Concrètement, quelles sont les conséquences ?

Je m’inspire pour vous répondre de Politiques du désordre. La police des manifestations en France (Seuil, 2020), un ouvrage d’Olivier Fillieule et Fabien Jobard. La pauvreté de la police de proximité, le glissement des tâches de sécurisation vers une surveillance informatique moins onéreuse, le manque de formation, la baisse des effectifs des forces mobiles spécialisées dans le maintien de l’ordre, le contre-emploi dans cette tâche des brigades spécialisées dans les arrestations (BAC) ou la répression de la violence (les BRAV-M). Ces policiers, dont la culture est différente de celles des forces de maintien de l’ordre, vont beaucoup plus au contact, à l’affrontement. On objectera que le développement de ces méthodes agressives est provoqué par la violence des « casseurs ». Mais on en reste alors à des catégories grossières : le manifestant pacifique, le casseur violent, le policier répondant par une violence proportionnée. La réalité est ailleurs. D’une part les manifestants pacifiques en ont assez de constater que leurs revendications n’ont aucun effet politique, que les médias évitent de relayer leur message en se focalisant sur les violences en marge de leur action, qu’en restant pacifiques, ils n’évitent ni les coups de matraque ni les heures de garde à vue.

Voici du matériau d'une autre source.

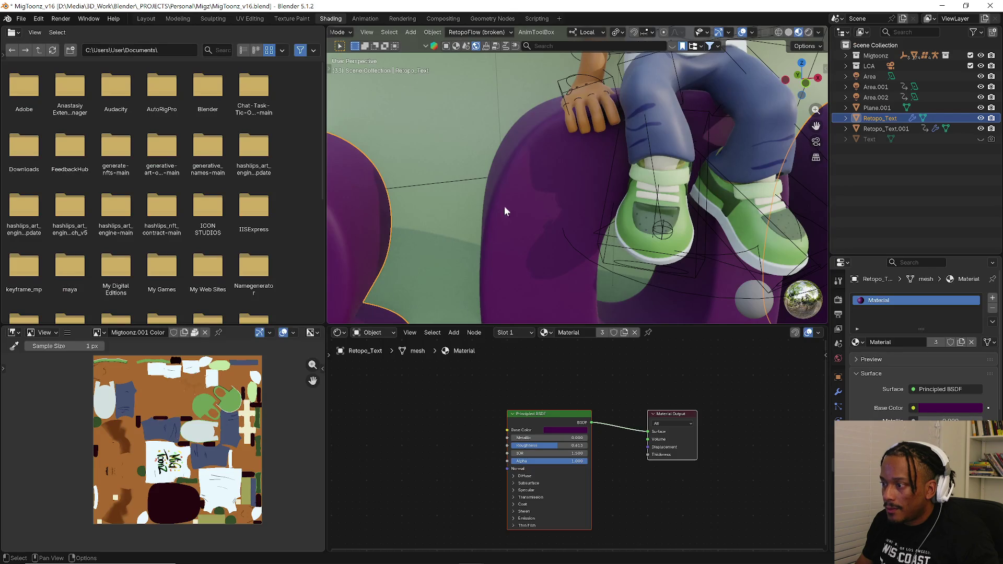
drag(450, 323, 450, 286)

D’autre part la violence que des groupes politisés exercent politiquement (et symboliquement) contre les biens publics et privés est infiniment moins grave que celle qui touche des personnes, qu’elle soit anti-policière ou policière. D’où la grave responsabilité des personnalités officielles, des syndicalistes policiers ou des journalistes qui parlent de la « violence inouïe » (je l’ai entendu à la télévision) des briseurs de vitrines : confondre une plaque de verre et un visage, un dommage matériel et une blessure, une chose et une personne, c’est la voie des pires crimes.